Františka Xavera Běhálková (23 October 1853 – 28 April 1907) was an Austria-Hungary Czech collector of Moravian folk music.

== Life ==

Běhálková was born in Tovačov in 1853. She and her orphaned siblings had their uncle as their guardian when they were growing up. He was a priest and he arranged her education. She was close to the sisters Anna and Zdenka Braunerová and they encouraged her to take an interest in Haná folk culture. Zdenka Braunerová was a noted painter and through her she gained access to intellectual society. By 1884 she had made links with Vlasta Havelková and Jan Havelka and their newly formed Patriotic Museum Association in Olomouc. On New Years Day 1885 she had an exhibition of Moravian folk embroidery.

She was an ethnographer and in her home town she taught dance. She gathered together dances and tunes from her local region.

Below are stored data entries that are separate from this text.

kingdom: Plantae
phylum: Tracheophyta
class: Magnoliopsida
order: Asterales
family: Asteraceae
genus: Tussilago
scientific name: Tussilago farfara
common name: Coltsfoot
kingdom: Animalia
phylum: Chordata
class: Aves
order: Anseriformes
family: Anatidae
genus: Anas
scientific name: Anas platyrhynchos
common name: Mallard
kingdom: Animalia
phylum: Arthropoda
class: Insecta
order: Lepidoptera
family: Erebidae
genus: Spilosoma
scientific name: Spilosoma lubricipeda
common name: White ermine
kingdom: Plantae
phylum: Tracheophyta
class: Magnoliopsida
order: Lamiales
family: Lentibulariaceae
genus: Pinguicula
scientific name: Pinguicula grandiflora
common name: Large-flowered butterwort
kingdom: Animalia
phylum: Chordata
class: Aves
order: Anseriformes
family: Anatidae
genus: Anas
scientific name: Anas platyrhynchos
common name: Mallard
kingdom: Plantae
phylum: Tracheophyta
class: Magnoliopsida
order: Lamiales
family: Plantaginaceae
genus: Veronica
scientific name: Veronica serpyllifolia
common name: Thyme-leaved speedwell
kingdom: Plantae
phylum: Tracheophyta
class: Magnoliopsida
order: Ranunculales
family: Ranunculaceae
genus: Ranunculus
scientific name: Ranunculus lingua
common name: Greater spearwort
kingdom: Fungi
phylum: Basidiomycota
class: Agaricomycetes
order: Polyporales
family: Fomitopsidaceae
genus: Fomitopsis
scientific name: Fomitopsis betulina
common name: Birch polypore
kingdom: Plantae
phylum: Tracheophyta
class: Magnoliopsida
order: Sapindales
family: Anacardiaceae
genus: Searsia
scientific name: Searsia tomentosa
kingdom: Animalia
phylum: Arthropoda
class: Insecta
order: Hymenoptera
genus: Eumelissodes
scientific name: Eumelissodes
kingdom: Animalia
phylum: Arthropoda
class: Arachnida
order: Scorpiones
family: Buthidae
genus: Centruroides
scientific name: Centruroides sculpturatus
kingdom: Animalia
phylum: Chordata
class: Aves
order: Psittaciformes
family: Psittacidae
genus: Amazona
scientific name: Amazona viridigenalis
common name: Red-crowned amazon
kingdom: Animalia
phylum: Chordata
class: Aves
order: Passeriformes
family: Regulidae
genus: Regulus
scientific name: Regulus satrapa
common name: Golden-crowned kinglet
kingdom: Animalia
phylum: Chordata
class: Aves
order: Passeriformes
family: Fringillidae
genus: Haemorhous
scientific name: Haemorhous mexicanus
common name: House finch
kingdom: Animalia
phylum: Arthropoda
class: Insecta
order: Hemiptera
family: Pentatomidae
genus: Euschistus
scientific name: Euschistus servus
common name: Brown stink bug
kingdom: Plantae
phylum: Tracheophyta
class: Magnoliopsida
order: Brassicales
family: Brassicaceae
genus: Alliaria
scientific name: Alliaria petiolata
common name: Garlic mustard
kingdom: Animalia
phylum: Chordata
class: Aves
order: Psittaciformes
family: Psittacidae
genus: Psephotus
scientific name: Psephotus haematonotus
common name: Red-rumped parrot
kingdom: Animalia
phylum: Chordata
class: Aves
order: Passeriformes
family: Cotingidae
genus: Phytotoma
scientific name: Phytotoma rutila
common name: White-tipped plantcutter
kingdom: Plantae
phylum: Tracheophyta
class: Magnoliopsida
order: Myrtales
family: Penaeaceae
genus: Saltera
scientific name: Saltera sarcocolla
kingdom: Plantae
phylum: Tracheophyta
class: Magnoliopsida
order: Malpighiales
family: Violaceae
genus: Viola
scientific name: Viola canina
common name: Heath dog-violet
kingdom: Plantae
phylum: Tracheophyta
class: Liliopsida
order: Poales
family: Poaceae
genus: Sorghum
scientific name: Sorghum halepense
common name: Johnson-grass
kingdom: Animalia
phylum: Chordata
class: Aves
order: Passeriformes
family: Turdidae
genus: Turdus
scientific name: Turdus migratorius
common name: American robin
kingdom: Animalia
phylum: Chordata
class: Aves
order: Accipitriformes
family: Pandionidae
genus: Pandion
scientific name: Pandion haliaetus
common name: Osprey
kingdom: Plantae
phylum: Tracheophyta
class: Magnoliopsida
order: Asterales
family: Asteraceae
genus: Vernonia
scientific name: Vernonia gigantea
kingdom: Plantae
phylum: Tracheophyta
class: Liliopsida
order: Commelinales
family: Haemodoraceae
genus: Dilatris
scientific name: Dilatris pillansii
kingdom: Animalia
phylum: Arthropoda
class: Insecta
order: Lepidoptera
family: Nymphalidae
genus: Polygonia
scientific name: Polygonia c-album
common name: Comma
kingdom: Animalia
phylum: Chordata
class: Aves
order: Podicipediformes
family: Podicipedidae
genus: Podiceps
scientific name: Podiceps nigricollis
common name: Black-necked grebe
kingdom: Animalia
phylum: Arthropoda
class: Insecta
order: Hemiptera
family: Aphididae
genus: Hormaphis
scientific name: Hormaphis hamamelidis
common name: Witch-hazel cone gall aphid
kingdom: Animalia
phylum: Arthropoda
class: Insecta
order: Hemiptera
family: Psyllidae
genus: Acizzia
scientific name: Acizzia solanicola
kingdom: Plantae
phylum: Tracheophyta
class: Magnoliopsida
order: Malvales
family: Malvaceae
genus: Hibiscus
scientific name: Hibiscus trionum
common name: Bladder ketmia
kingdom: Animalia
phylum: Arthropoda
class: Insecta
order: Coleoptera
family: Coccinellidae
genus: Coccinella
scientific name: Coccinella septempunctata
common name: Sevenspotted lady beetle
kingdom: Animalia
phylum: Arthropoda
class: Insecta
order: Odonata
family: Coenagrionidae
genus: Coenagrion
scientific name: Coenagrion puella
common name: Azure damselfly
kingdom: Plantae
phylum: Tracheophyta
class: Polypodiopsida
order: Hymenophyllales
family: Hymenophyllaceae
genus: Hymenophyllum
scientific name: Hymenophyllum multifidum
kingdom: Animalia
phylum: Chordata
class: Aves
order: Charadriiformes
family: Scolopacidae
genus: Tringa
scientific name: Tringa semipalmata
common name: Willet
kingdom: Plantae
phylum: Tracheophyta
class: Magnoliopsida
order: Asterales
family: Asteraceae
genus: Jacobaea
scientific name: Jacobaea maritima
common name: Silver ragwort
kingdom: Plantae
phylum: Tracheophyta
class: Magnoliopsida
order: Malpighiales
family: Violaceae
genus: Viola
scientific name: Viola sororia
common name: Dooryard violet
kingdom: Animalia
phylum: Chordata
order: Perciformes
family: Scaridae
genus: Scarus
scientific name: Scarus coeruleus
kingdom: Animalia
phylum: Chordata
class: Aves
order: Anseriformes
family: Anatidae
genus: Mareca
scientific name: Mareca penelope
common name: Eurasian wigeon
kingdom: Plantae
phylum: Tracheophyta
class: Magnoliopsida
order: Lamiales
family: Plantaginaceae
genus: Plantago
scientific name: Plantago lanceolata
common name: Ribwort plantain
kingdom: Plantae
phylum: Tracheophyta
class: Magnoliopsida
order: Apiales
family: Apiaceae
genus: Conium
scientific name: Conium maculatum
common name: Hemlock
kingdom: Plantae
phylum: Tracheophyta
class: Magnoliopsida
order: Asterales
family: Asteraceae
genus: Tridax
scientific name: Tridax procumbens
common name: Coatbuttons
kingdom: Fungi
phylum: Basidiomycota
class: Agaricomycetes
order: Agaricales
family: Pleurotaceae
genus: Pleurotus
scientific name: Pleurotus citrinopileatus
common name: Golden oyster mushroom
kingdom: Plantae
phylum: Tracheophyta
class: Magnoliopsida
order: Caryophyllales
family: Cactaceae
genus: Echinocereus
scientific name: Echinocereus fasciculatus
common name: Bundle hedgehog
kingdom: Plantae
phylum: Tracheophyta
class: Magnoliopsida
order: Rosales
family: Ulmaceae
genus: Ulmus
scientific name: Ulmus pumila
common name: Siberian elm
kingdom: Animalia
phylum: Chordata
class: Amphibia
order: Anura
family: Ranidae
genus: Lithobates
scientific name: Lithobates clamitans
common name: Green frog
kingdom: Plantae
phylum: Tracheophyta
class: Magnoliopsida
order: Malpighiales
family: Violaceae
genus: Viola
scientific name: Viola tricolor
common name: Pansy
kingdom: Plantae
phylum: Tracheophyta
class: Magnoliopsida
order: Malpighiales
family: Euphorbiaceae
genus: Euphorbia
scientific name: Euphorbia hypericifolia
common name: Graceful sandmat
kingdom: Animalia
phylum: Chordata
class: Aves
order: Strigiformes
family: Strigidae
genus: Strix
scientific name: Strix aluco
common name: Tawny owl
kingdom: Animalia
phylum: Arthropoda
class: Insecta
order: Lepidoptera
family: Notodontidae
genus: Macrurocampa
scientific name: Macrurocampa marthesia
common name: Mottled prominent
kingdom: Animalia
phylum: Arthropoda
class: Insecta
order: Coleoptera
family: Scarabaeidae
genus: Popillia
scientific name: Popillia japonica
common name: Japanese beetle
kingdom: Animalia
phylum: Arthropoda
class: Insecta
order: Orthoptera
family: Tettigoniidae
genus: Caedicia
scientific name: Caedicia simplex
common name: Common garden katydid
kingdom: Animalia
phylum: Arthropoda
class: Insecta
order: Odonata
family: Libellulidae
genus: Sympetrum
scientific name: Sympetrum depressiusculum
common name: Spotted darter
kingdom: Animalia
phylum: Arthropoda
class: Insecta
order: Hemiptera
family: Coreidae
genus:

She was a collaborator with the composer Leoš Janáček. He was a collector of folk songs as well as a leading Czech composer. The tunes he used were recorded by him in 1895 to 1888 but a second source was Běhálková who sent him 70 to 100 tunes that she had gathered from around the Haná region of central Morovia.

In 1891 to 1893 she, Janáček and Lucie Bakešová published "National Dances in Moravia". The work covered three small books and it contained 21 dances.

Běhálková died of cancer in Tovačov on 28 April 1907.